検討開始から運営開始まで、どのような手順を踏むべきかを整理しました。

1

現況調査と図面確認
建築確認済証と検査済証の有無を確認します。これらがない場合、法適合状況調査が必要になり、コストが増大します。

2

用途変更・法的適合性の判断
建築基準法、消防法、および各自治体の条例(東京都の「東京都安全条例」など)に適合するか建築士に依頼して調査します。

3

改修計画・見積もり
間取りの変更、水回りの増設、界壁の設置、消防設備の導入など、利回りを圧迫しない範囲での施工計画を策定します。

4

工事実施と消防検査
施工を行い、必要に応じて消防署の検査を受けます。ここで不備があると入居開始を遅らせることになります。

5

運営管理会社の選定
シェアハウスは一般賃貸よりも管理負荷が高いため、実績のある管理会社と提携することが現実的です。

3. 投資判断のための数値シミュレーション

シェアハウス転用の魅力は「面積あたりの賃料単価向上」ですが、運営コストも比例して高くなります。以下のグラフは、一般的なアパート1棟とシェアハウス転用物件の指標比較イメージです。

収益性とリスクの比較(イメージ)

表面利回り(シェアハウス)
表面利回り(一般アパート)
運営経費率(シェアハウス:共益費含む)
運営経費率(一般アパート)

シェアハウスは水道光熱費やWi-Fi費用、共有部の清掃費をオーナー側が負担することが一般的です。表面利回りの高さだけで判断せず、実質利回り(NOI)を精査することが重要です。

4. 融資の現状と注意点

シェアハウスに対する金融機関の融資姿勢は、過去の不正融資問題の影響もあり、依然として慎重です。しかし、適切なスキームであれば融資は可能です。

融資を引くための3つのポイント:

  • 遵法性の証明: 検査済証があること、または法適合状況調査報告書が提出できること。
  • 実績ある運営会社: サブリースや管理委託先が、シェアハウス運営で十分なトラックレコードを持っていること。
  • 土地の担保価値: 万が一シェアハウスとして運営が立ち行かなくなった際、更地や一般住宅として売却可能な立地であること。

一部の地方銀行や日本政策金融公庫が、事業融資として相談に乗ってくれるケースがありますが、金利や融資期間は一般住宅ローンよりも厳しい条件となる傾向にあります。

5. リスク管理と出口戦略

シェアハウス投資において最も懸念すべきは「出口(売却)」の難しさです。

運営リスク

入居者同士の人間関係のトラブルや、騒音問題、ゴミ出しのマナー違反などは、一般賃貸よりも頻繁に発生します。これらは管理会社の対応能力に大きく依存します。また、設備(冷蔵庫、洗濯機等)が故障した際の修理費用も、台数が多い分だけ重なります。

出口戦略の欠如というリスク

シェアハウスとして作り込んだ物件は、買い手が「シェアハウス投資家」に限定されます。市場が狭いため、以下のいずれかのルートを事前に想定しておく必要があります。

出口のパターン メリット デメリット
シェアハウスとして売却 高利回りを根拠に高値売却の可能性がある 融資が付く買い手が限られる
一般住宅・寮に戻して売却 実需層(住むための人)をターゲットにできる 再改修のコストが発生する
更地にして売却 最も流動性が高い 解体費用がかかり、建物価値がゼロになる

6. 税務上の留意点

シェアハウスは、家具や家電をオーナーが提供するため、減価償却の活用がポイントとなります。
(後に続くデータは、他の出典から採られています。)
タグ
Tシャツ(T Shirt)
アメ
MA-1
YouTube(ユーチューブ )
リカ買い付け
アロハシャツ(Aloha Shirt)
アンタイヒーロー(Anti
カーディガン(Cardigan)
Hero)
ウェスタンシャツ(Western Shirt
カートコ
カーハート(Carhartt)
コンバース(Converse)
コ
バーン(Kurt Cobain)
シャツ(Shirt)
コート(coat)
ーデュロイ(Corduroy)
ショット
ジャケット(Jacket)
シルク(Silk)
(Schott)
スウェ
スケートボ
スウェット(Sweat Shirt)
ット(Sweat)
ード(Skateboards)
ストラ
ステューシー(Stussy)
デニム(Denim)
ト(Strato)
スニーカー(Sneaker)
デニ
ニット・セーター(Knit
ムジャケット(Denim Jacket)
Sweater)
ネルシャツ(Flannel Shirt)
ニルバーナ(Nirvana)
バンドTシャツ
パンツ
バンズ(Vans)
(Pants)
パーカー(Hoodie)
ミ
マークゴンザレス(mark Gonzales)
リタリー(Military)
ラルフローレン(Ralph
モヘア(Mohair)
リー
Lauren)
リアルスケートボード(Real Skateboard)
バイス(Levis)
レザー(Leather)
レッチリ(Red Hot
建物本体の償却期間は長いですが、付属設備や備品については短い期間で費用化できるため、初期のキャッシュフロー改善に寄与します。

ただし、住宅用地の特例(固定資産税の軽減)が適用されるかどうかは、自治体や建物の形態によって判断が分かれる場合があります。投資着手前に税理士に確認しておくのが賢明です。

まとめ:
シェアハウス転用は、法規制の遵守と緻密な運営計画が伴って初めて成立する投資手法です。「空き家があるからとりあえずシェアハウスに」という安易な動機ではなく、法的な適合性と運営コストを冷徹に見極めることが、投資を成功させる鍵となります。

不動産投資には不確実性が伴いますが、正しい知識と専門家との連携により、リスクをコントロールしながら高い収益を追求することが可能です。検討中の物件がございましたら、まずは「検査済証」の有無と「現地の消防規制」の確認から始めてみてください。